● **WHAT IS NEEDED**: Please pull out the bodybuilding article below and reproduce it word for word, from the byline through its final sentence.

● **SUPPLIED PASSAGE**:
--
By Nick Tumminello
We’ve all heard the saying: “Give a man a fish, feed him for a day. Teach a man to fish, feed him for a lifetime.”
In my first installment
to this Functional Spectrum Bodybuilding (FSB) series, I showed you how to use the Performance U
FSB system to ensure that every workout:
- Is fully comprehensive
- Hits the muscle group you’re targeting (that day) in the most effective manner possible
- Stimulates constant muscle growth
In each installment from here on out, I’m also going to “give you a fish”, by showing you how we apply the FSB system to train specific body-parts. This way, before you hit the ground running with our FSB system, you can be sure you’ll be running in the right direction.
The first sample FSB workout I’m giving you is for Chest.
Before we get into my the program, here’s a quick review of the FSB exercises classification system, which we’ll apply to both traditional and unconventional chest exercises.
--
[Records taken from a collection]
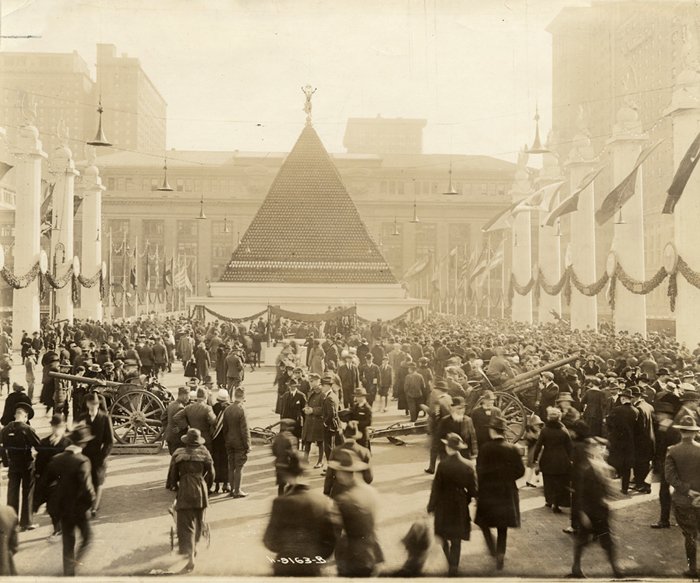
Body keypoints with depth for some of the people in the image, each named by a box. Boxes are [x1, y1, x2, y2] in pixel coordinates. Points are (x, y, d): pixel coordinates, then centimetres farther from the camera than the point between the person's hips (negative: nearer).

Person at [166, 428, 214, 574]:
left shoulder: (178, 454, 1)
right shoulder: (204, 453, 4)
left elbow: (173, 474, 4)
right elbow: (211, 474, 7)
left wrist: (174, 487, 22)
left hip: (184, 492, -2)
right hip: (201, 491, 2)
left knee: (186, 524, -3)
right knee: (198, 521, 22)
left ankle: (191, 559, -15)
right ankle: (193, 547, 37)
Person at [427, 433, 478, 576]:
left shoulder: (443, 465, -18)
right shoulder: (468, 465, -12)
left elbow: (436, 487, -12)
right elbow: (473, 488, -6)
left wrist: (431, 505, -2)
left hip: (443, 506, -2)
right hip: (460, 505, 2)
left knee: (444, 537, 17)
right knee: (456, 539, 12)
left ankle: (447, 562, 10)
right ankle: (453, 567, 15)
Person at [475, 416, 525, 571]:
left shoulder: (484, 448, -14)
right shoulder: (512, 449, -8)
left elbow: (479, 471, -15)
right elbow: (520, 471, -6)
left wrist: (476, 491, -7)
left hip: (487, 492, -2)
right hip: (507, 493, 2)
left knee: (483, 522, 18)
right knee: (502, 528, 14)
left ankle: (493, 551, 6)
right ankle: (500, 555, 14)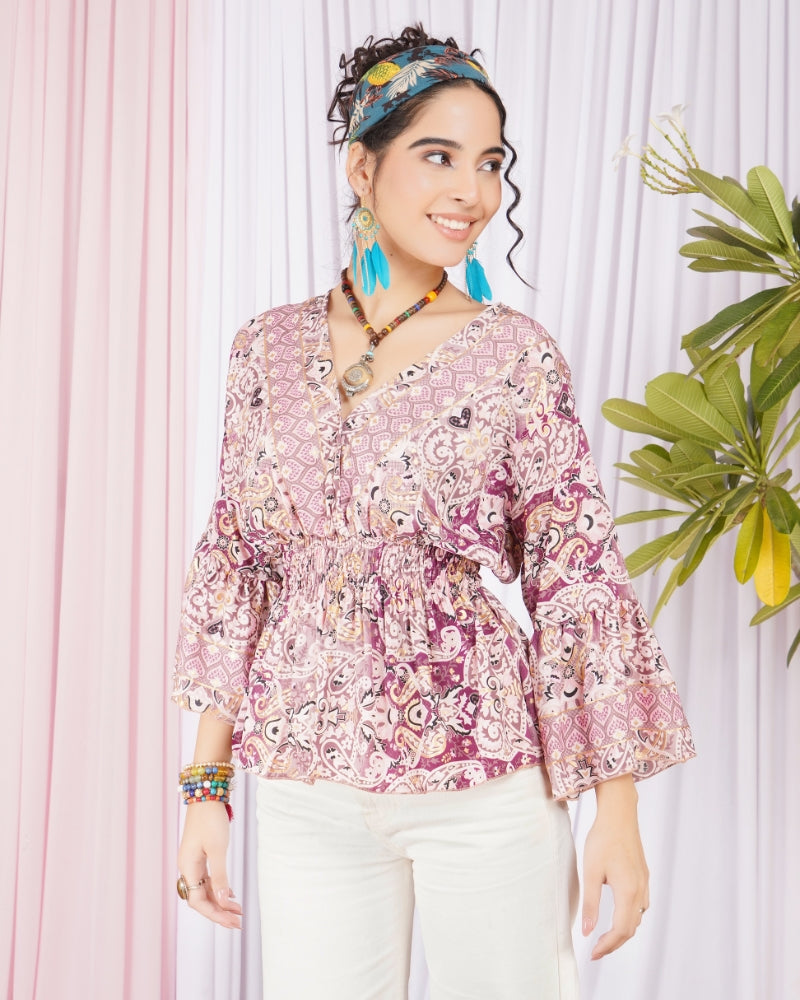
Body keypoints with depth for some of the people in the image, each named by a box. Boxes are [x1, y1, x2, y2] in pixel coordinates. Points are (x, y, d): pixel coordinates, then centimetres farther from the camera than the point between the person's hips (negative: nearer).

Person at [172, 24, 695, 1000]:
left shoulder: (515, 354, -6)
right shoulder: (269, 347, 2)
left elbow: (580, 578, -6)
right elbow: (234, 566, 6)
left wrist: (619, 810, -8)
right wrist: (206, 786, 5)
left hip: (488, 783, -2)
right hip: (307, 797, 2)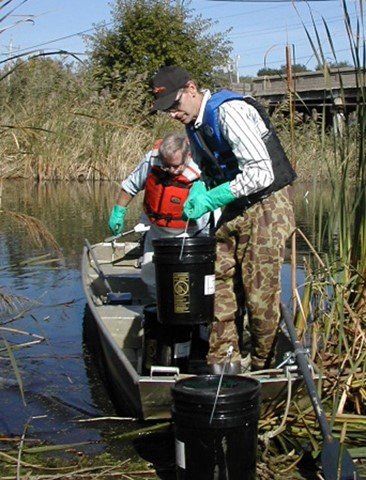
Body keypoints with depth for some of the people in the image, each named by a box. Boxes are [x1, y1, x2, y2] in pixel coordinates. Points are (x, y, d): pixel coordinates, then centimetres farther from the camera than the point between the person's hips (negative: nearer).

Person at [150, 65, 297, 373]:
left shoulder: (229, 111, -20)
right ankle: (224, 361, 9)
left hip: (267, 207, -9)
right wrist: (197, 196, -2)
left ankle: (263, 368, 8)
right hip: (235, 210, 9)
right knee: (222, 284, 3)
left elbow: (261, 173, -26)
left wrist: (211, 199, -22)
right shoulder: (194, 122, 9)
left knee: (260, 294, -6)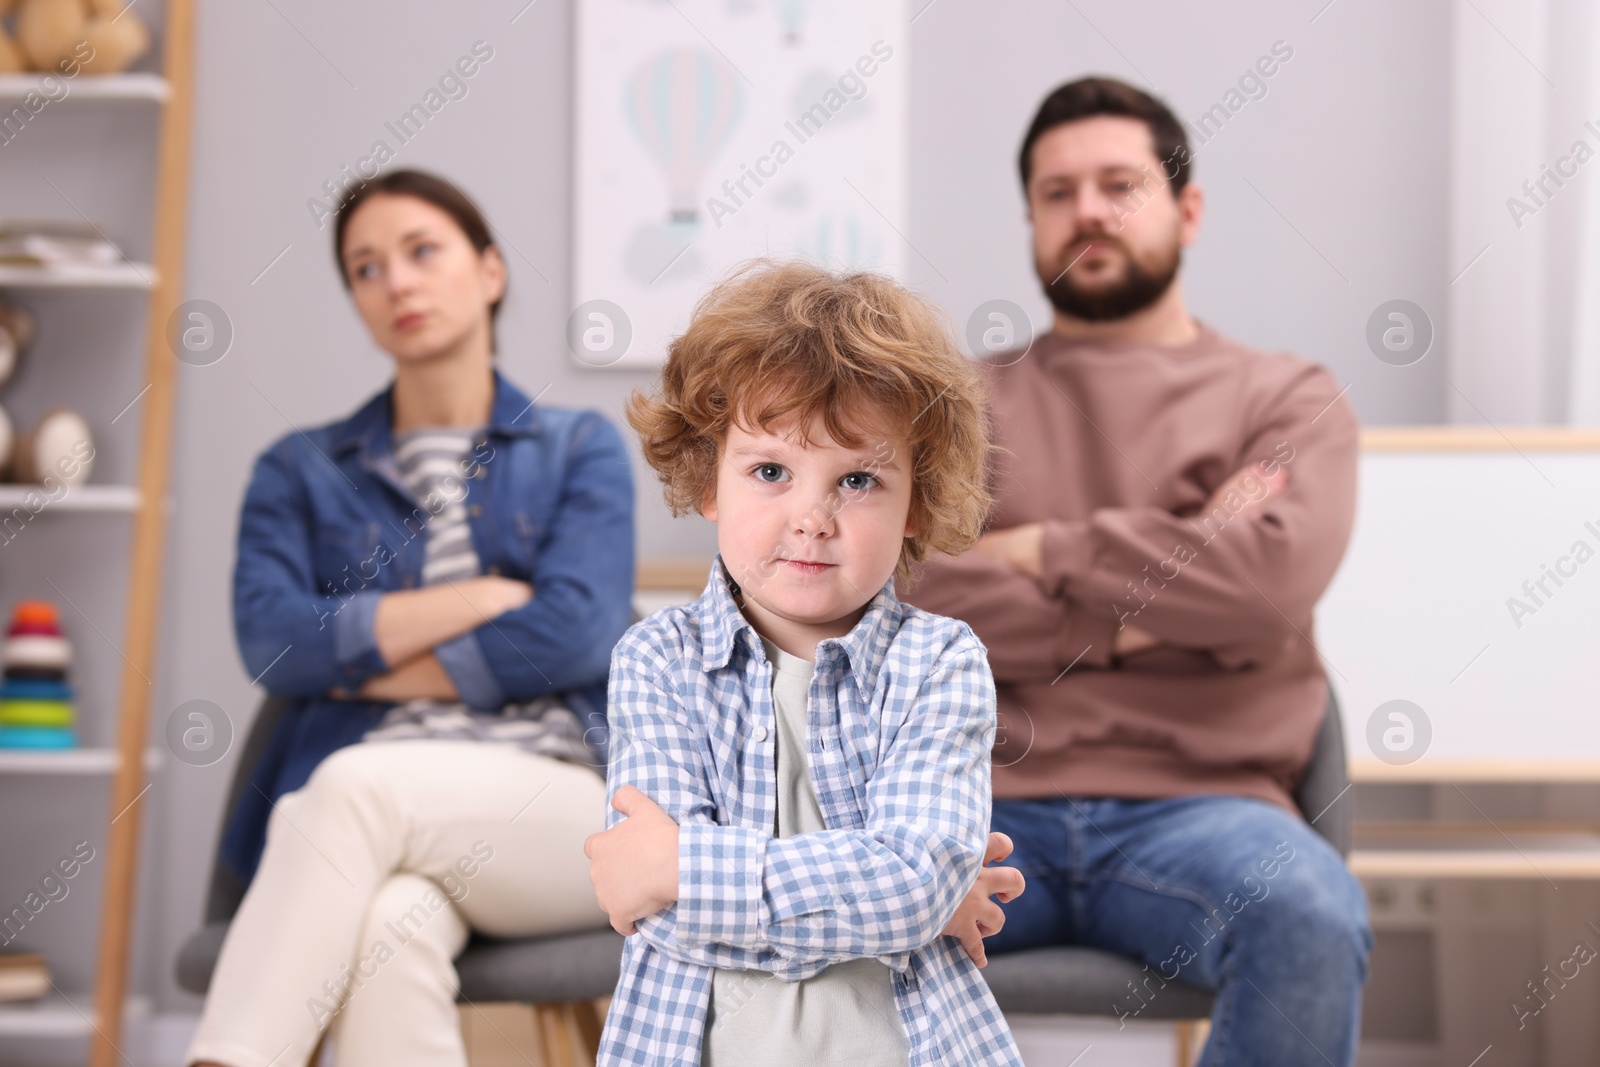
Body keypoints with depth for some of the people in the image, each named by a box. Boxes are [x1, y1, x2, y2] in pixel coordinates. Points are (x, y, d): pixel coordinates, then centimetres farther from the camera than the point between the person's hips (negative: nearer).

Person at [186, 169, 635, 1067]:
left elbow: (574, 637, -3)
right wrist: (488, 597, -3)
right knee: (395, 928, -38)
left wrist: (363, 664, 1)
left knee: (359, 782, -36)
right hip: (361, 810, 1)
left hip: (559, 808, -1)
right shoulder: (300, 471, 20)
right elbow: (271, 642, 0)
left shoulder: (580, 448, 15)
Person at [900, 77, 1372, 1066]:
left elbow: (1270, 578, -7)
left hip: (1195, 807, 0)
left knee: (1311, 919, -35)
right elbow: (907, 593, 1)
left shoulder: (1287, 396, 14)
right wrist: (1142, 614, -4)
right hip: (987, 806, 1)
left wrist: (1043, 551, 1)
--
● **RESULT FOR THIS TASK**:
By Nick Tumminello
We’ve all heard the saying: “Give a man a fish, feed him for a day. Teach a man to fish, feed him for a lifetime.”
In my first installment
to this Functional Spectrum Bodybuilding (FSB) series, I showed you how to use the Performance U
FSB system to ensure that every workout:
- Is fully comprehensive
- Hits the muscle group you’re targeting (that day) in the most effective manner possible
- Stimulates constant muscle growth
In each installment from here on out, I’m also going to “give you a fish”, by showing you how we apply the FSB system to train specific body-parts. This way, before you hit the ground running with our FSB system, you can be sure you’ll be running in the right direction.
The first sample FSB workout I’m giving you is for Chest.
Before we get into my the program, here’s a quick review of the FSB exercises classification system, which we’ll apply to both traditional and unconventional chest exercises.